Whoever drew the map had known the region very well; so well, indeed, he had not troubled to name the location. What city? What mountain range? What lake? What river? They could have been anywhere in the world.
My candle guttered out. I lit another. I tried to stay calm and make sense of what I was dealing with. My eyes fell on a single word squeezed onto the edge of the parchment.
That word was “Marakand.”
Then everything fell into place. I understood exactly what I was seeing. I had handled enough shipping papers to know Marakand, across the sea from Magenta, was the great trading center in the Land of Keshavar and the gateway to the Far East. I was holding nothing less than a map of the main route to the fabled realm of Cathai. Called the “Road of Golden Dreams,” it had made the fortune of so many merchants who’d traveled it. Everything Uncle Evariste imported came one way or another by way of this Road of Golden Dreams.
Despite my spinning head, I had begun shaping a plan. I put aside all trivial questions. What if the map’s original owner had gone back and dug up this vast wealth? No, I had his map; and, for all I knew, he was likely dead. What if someone else had accidentally stumbled upon it? I denied that possibility. What was in the royal treasury? Gold? Diamonds? How to carry it home? How long would it take? Mere details.
My plan was simple and straightforward. When I showed my uncle what I’d found, he would eagerly launch an expedition. Since the map belonged to me, naturally I would be the leader. And claim the lion’s share. There would be more than enough to go around.
We would be rich beyond im
agination. And I? Carlo Chuchio? Carlo the Donkey? No. Carlo Milione. Carlo the Millionaire.
I began laughing and hugging myself. Then I stopped short. In the midst of this golden dream, a thought wormed its way into my head. I tried to pay it no mind, but it grew bigger by the moment. I had discovered something that shattered every hope. In the blink of an eye, it threatened to snatch away my fortune even before I had it in my hands.
What I discovered was: my conscience. I never had much occasion to use my conscience. I never suspected I actually owned one. Evidently, I did. I did not like it. It was making my head hurt and my stomach turn queasy.
It kept jabbing at me. A question about the map. Conscience insisted it did not belong to me. I disagreed. We had a not-very-friendly conversation.
Myself: “You’re talking nonsense. The bookseller gave it to me. Free. A gift. He said so.”
Conscience: “Wrong. He gave you the book. He didn’t give you the map.”
“He did, too,” I protested. “He gave me the book. The map was in the book. It comes to the same thing.”
“Does it?” Conscience said slyly. “Answer me this: Did he realize it was there?”
I mentally shrugged. “How should I know? Maybe not.”
“Maybe not?” said Conscience. “Probably not?”

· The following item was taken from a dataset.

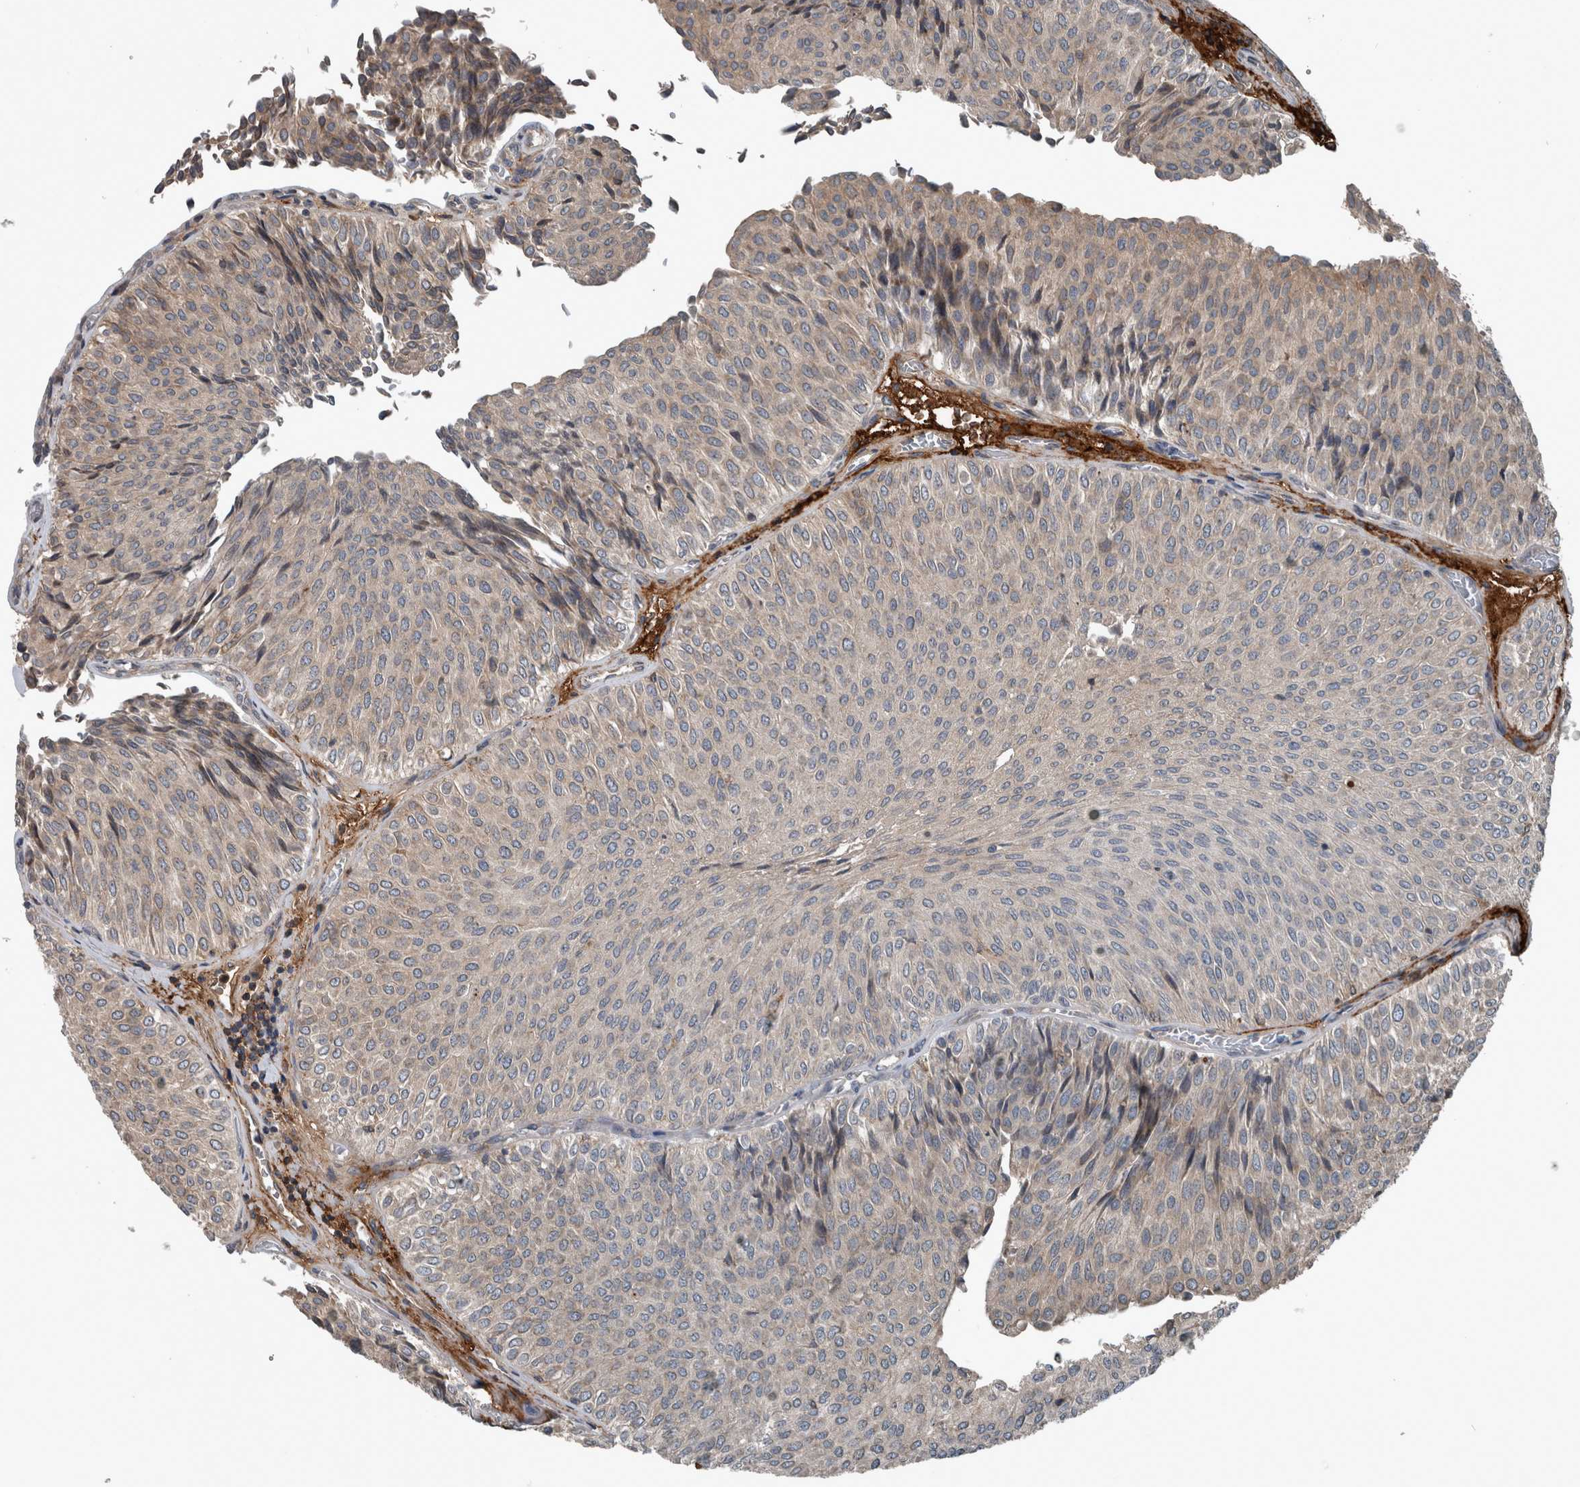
{"staining": {"intensity": "weak", "quantity": "<25%", "location": "cytoplasmic/membranous"}, "tissue": "urothelial cancer", "cell_type": "Tumor cells", "image_type": "cancer", "snomed": [{"axis": "morphology", "description": "Urothelial carcinoma, Low grade"}, {"axis": "topography", "description": "Urinary bladder"}], "caption": "A histopathology image of human low-grade urothelial carcinoma is negative for staining in tumor cells. (Brightfield microscopy of DAB immunohistochemistry at high magnification).", "gene": "EXOC8", "patient": {"sex": "male", "age": 78}}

“All right, then: Probably not.”
“Say, rather: Most certainly not. He gave you the book out of kindness and generosity. He had no intention of giving you the map. It was a mistake, an accident.”
“So?”
“Let me put it this way,” said Conscience. “Suppose you gave your old coat to a freezing beggar. And suppose you’d forgotten some gold pieces in the pocket. You’d want them back, wouldn’t you?”
“Of course.”
“Now we’re getting somewhere. Very good. So. What are you going to do?”
“Keep the map,” I said.
“You’re disgusting,” said Conscience. “You haven’t understood a word—”
“What do you want from me?” I said. “I’m a chooch.”
“Even a chooch can do the right thing. Sometimes, at least. Tell me, have you ever had a piece of grit in your eye? And you rub and rub, but you can’t get it out? And only make it worse? I promise you’ll have a piece of grit that won’t go away. It’s going to sting and smart every day for the rest of your life.”